**What is needed:**
The material below must be output exactly, line for line.

**Working data:**
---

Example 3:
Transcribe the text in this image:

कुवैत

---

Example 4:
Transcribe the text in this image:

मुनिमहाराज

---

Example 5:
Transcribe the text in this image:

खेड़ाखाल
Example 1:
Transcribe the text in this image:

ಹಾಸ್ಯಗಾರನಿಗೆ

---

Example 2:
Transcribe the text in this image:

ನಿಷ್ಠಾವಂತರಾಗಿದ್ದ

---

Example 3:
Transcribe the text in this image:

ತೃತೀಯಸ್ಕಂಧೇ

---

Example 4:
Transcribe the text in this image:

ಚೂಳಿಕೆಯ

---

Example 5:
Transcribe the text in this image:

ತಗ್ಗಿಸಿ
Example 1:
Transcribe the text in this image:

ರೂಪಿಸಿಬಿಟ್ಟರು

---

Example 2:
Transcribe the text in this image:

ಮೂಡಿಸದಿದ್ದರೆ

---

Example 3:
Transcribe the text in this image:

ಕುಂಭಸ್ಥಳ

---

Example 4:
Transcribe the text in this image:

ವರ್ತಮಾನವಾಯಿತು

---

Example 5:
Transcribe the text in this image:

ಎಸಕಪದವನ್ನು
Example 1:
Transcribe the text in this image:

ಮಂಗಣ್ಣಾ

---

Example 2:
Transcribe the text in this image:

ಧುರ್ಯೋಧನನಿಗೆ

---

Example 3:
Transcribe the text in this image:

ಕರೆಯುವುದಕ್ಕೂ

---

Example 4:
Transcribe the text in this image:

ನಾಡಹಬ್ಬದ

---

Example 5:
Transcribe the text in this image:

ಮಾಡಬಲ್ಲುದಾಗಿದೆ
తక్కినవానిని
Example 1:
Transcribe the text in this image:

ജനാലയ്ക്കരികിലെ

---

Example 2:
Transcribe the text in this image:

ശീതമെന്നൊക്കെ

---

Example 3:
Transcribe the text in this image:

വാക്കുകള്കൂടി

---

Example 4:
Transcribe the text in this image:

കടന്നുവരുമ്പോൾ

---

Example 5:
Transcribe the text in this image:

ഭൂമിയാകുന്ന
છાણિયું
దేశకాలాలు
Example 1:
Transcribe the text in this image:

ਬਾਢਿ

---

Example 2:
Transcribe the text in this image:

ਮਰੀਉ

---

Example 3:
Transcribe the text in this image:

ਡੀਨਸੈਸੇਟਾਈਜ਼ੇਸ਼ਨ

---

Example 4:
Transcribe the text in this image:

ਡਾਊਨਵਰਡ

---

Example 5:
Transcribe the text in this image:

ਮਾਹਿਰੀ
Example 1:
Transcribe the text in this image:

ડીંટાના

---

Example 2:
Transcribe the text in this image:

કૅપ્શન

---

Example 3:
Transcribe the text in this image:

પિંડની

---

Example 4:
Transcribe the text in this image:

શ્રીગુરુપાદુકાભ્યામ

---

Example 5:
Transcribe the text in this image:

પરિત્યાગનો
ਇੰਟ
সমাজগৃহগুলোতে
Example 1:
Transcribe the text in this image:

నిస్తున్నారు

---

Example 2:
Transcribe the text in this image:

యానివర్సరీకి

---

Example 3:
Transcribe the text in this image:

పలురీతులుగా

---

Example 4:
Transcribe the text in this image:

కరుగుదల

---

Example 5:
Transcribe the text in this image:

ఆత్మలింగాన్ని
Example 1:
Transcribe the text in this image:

**Solution to the problem:**
---

Example 3:
Transcribe the text in this image:

कुवैत

---

Example 4:
Transcribe the text in this image:

मुनिमहाराज

---

Example 5:
Transcribe the text in this image:

खेड़ाखाल
Example 1:
Transcribe the text in this image:

ಹಾಸ್ಯಗಾರನಿಗೆ

---

Example 2:
Transcribe the text in this image:

ನಿಷ್ಠಾವಂತರಾಗಿದ್ದ

---

Example 3:
Transcribe the text in this image:

ತೃತೀಯಸ್ಕಂಧೇ

---

Example 4:
Transcribe the text in this image:

ಚೂಳಿಕೆಯ

---

Example 5:
Transcribe the text in this image:

ತಗ್ಗಿಸಿ
Example 1:
Transcribe the text in this image:

ರೂಪಿಸಿಬಿಟ್ಟರು

---

Example 2:
Transcribe the text in this image:

ಮೂಡಿಸದಿದ್ದರೆ

---

Example 3:
Transcribe the text in this image:

ಕುಂಭಸ್ಥಳ

---

Example 4:
Transcribe the text in this image:

ವರ್ತಮಾನವಾಯಿತು

---

Example 5:
Transcribe the text in this image:

ಎಸಕಪದವನ್ನು
Example 1:
Transcribe the text in this image:

ಮಂಗಣ್ಣಾ

---

Example 2:
Transcribe the text in this image:

ಧುರ್ಯೋಧನನಿಗೆ

---

Example 3:
Transcribe the text in this image:

ಕರೆಯುವುದಕ್ಕೂ

---

Example 4:
Transcribe the text in this image:

ನಾಡಹಬ್ಬದ

---

Example 5:
Transcribe the text in this image:

ಮಾಡಬಲ್ಲುದಾಗಿದೆ
తక్కినవానిని
Example 1:
Transcribe the text in this image:

ജനാലയ്ക്കരികിലെ

---

Example 2:
Transcribe the text in this image:

ശീതമെന്നൊക്കെ

---

Example 3:
Transcribe the text in this image:

വാക്കുകള്കൂടി

---

Example 4:
Transcribe the text in this image:

കടന്നുവരുമ്പോൾ

---

Example 5:
Transcribe the text in this image:

ഭൂമിയാകുന്ന
છાણિયું
దేశకాలాలు
Example 1:
Transcribe the text in this image:

ਬਾਢਿ

---

Example 2:
Transcribe the text in this image:

ਮਰੀਉ

---

Example 3:
Transcribe the text in this image:

ਡੀਨਸੈਸੇਟਾਈਜ਼ੇਸ਼ਨ

---

Example 4:
Transcribe the text in this image:

ਡਾਊਨਵਰਡ

---

Example 5:
Transcribe the text in this image:

ਮਾਹਿਰੀ
Example 1:
Transcribe the text in this image:

ડીંટાના

---

Example 2:
Transcribe the text in this image:

કૅપ્શન

---

Example 3:
Transcribe the text in this image:

પિંડની

---

Example 4:
Transcribe the text in this image:

શ્રીગુરુપાદુકાભ્યામ

---

Example 5:
Transcribe the text in this image:

પરિત્યાગનો
ਇੰਟ
সমাজগৃহগুলোতে
Example 1:
Transcribe the text in this image:

నిస్తున్నారు

---

Example 2:
Transcribe the text in this image:

యానివర్సరీకి

---

Example 3:
Transcribe the text in this image:

పలురీతులుగా

---

Example 4:
Transcribe the text in this image:

కరుగుదల

---

Example 5:
Transcribe the text in this image:

ఆత్మలింగాన్ని
Example 1:
Transcribe the text in this image:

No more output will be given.